• _Data excerpt_
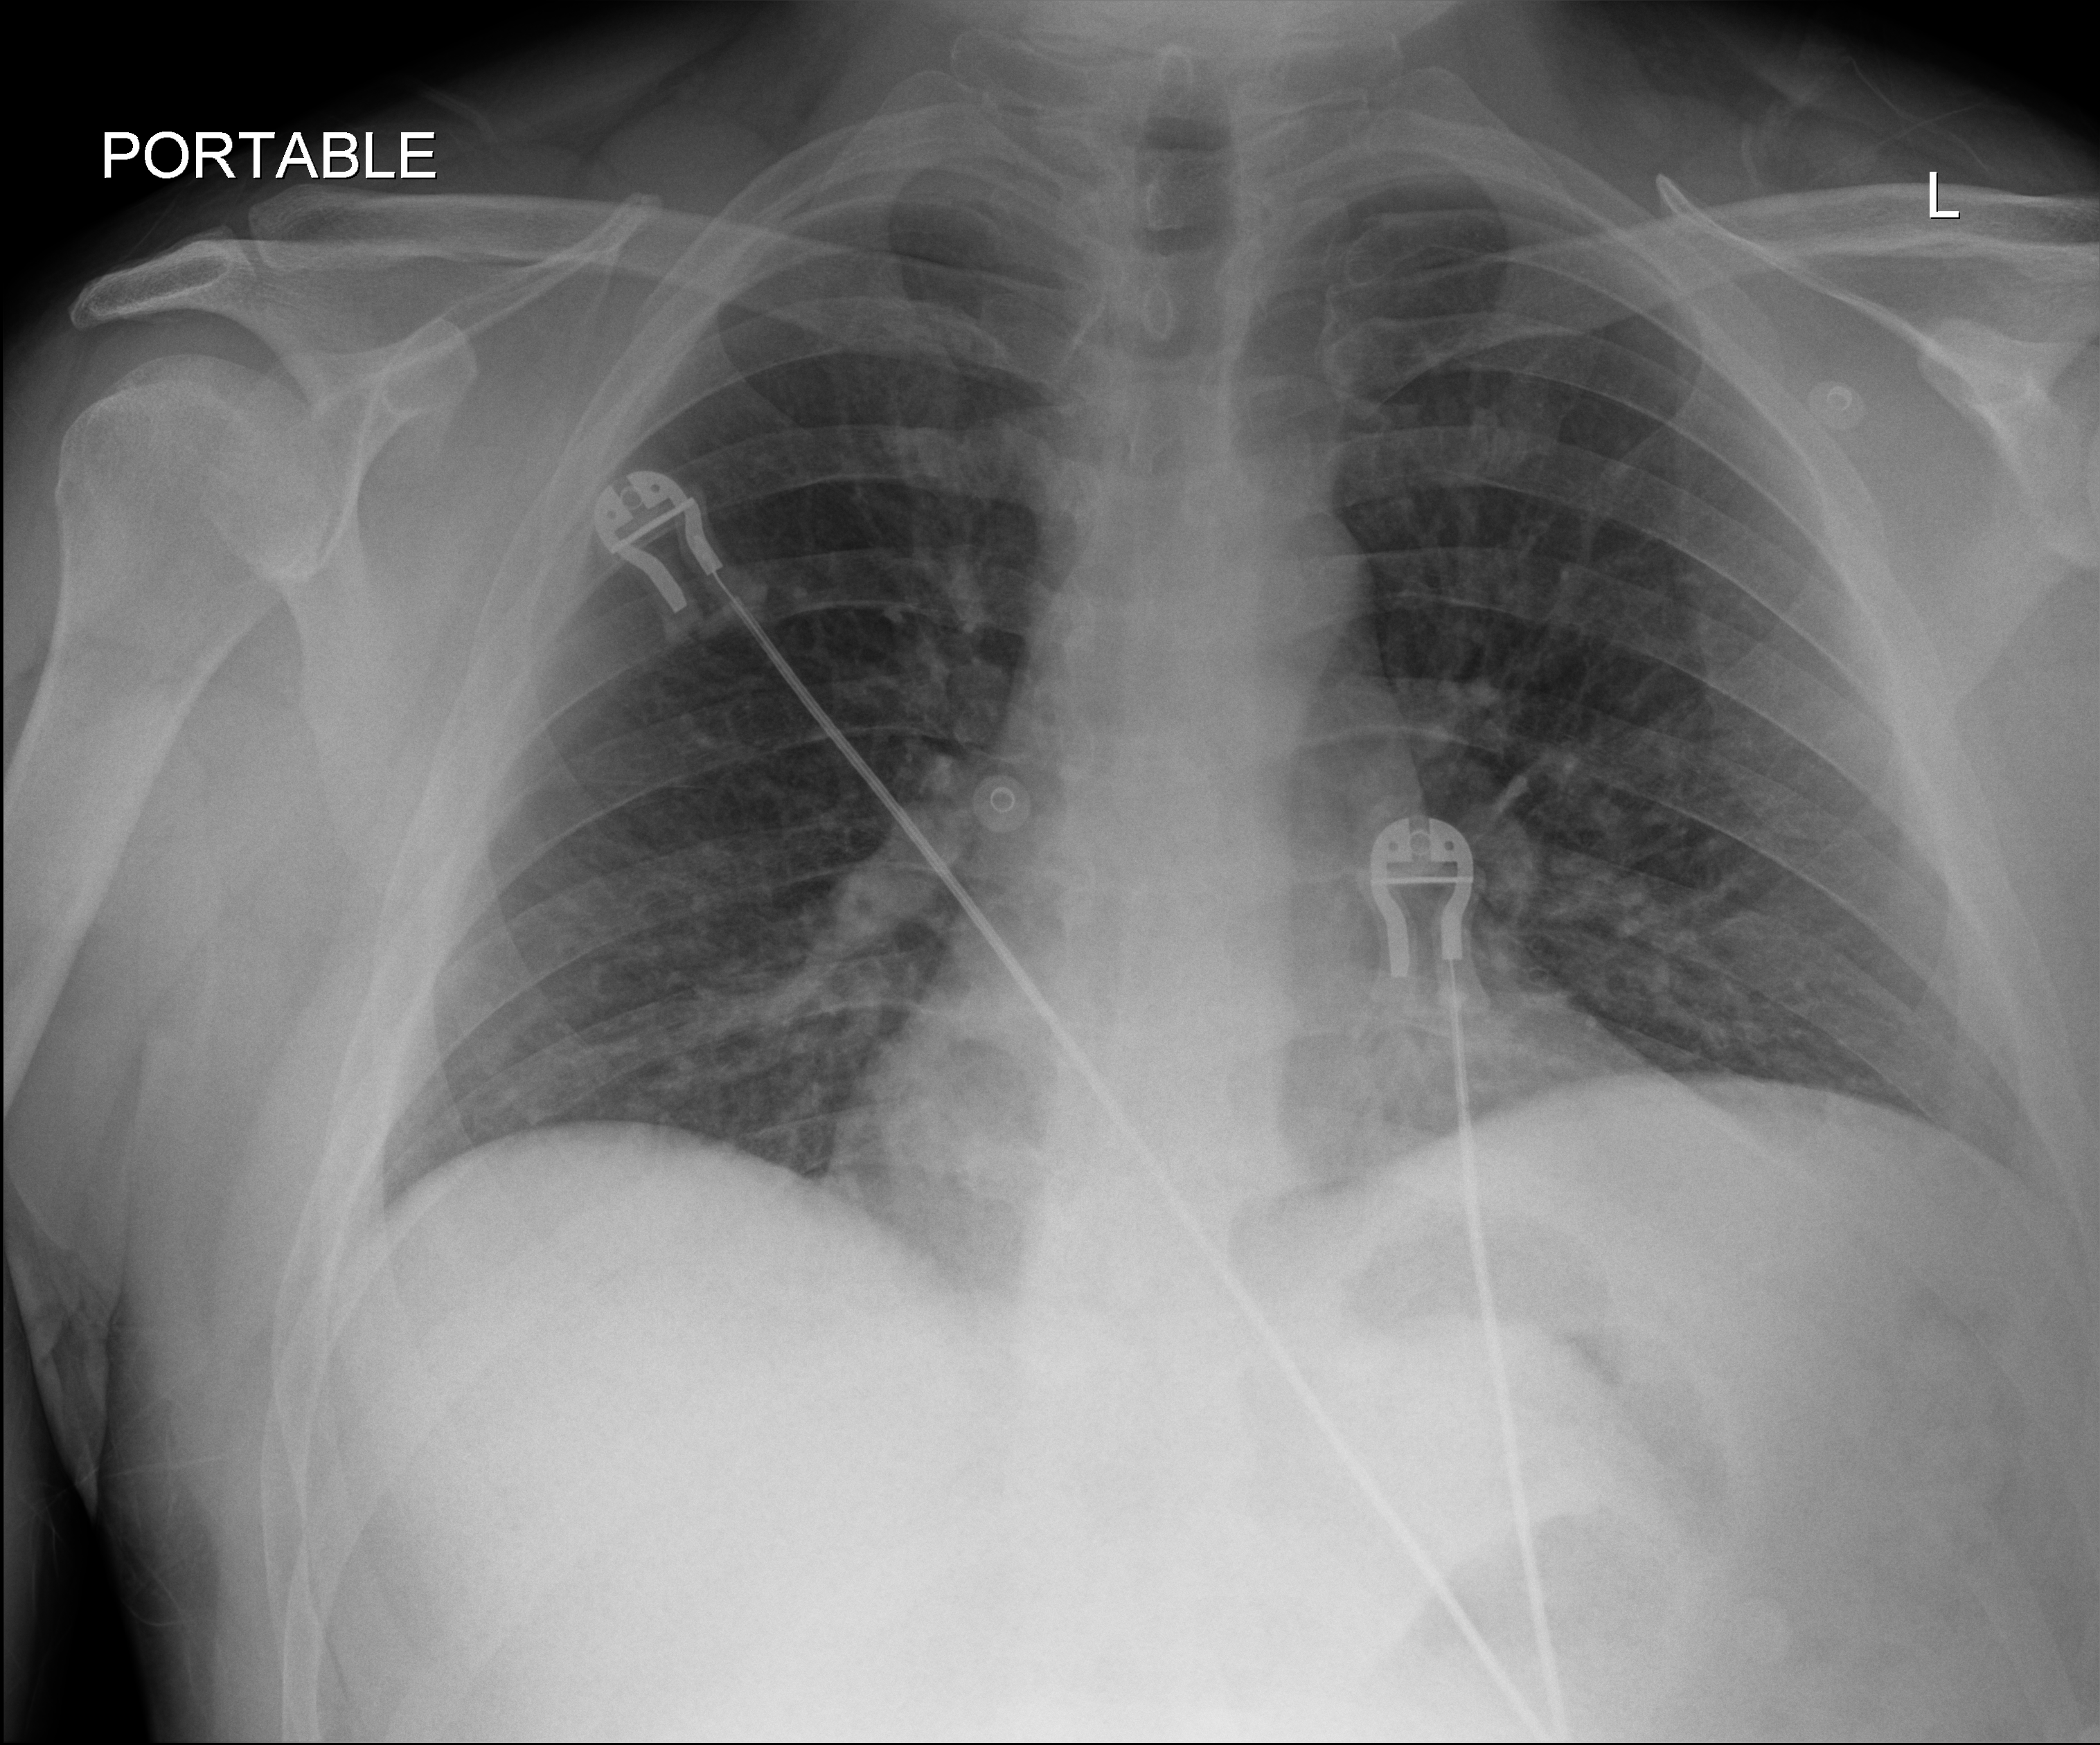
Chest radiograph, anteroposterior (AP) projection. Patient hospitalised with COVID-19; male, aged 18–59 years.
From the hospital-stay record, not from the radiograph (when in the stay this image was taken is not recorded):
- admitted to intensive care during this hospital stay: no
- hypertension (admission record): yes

• _Task instructions_
Everything in the material goes into the copy exactly, except the images.

• _Exercise solution_
Chest radiograph, anteroposterior (AP) projection. Patient hospitalised with COVID-19; male, aged 18–59 years.
From the hospital-stay record, not from the radiograph (when in the stay this image was taken is not recorded):
- admitted to intensive care during this hospital stay: no
- hypertension (admission record): yes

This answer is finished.